2. Si le requérant soutient que la suspension demandée de la décision de rupture d'un accord commun de son contrat à durée déterminée en date du 25 septembre 2023 lui permettrait de retrouver rapidement un emploi et par suite une vie normale alors qu'il se trouve dans une situation de sans-abrisme et perçoit un revenu s'élevant à 570 euros nets par mois, que son épouse depuis le 26 janvier 2024 ne peut accéder aux aides sociales avant cinq années de résidence en France et est enceinte de 27 semaines, il n'invoque pas ainsi une atteinte grave et immédiate à sa situation en lien avec cette décision. Par suite, la condition d'urgence requise par l'article L. 521-1 du code de justice administrative ne peut manifestement pas en l'espèce être considérée comme remplie.

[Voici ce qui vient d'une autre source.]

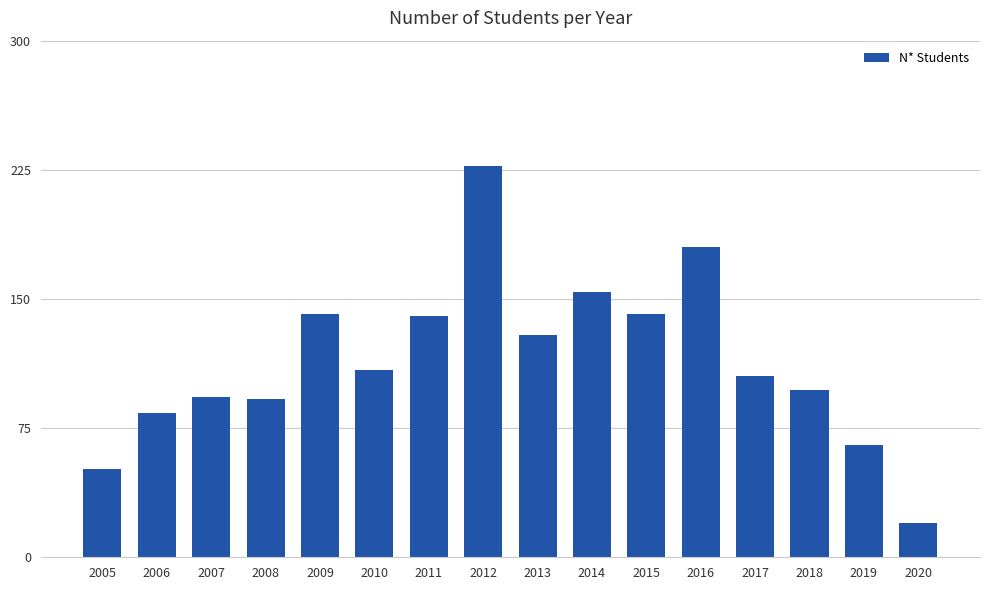

What is the difference between the maximum and minimum values?

207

3. Il résulte de ce qui précède, sans qu'il soit besoin de se prononcer sur la condition tenant à l'existence d'un moyen de nature à créer un doute sérieux quant à la légalité de la décision en litige, que les conclusions tendant à la suspension de son exécution doivent être rejetées selon la procédure prévue à l'article L. 522-3 du code de justice administrative précité, ainsi que, par voie de conséquence, les conclusions présentées par M. B à fin d'injonction.

O R D O N N E :

Article 1er : La requête de M. B est rejetée.

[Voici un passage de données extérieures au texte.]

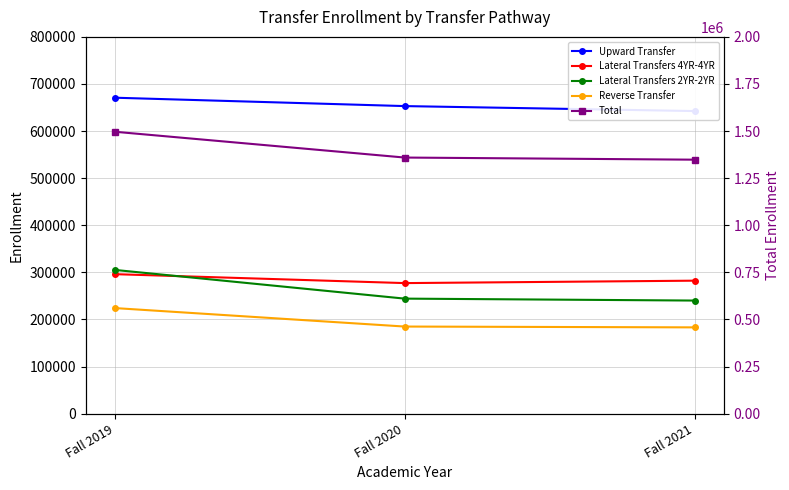

What is the difference between the second highest and minimum values in the Total series?

11277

Article 2 : La présente ordonnance sera notifiée à M. A B.

Fait à Orléans, le 7 octobre 2024.

La juge des référés,

Anne C

La République mande et ordonne à la préfète du Loiret en ce qui la concerne ou à tous commissaires de justice à ce requis en ce qui concerne les voies de droit commun contre les parties privées, de pourvoir à l'exécution de la présente décision.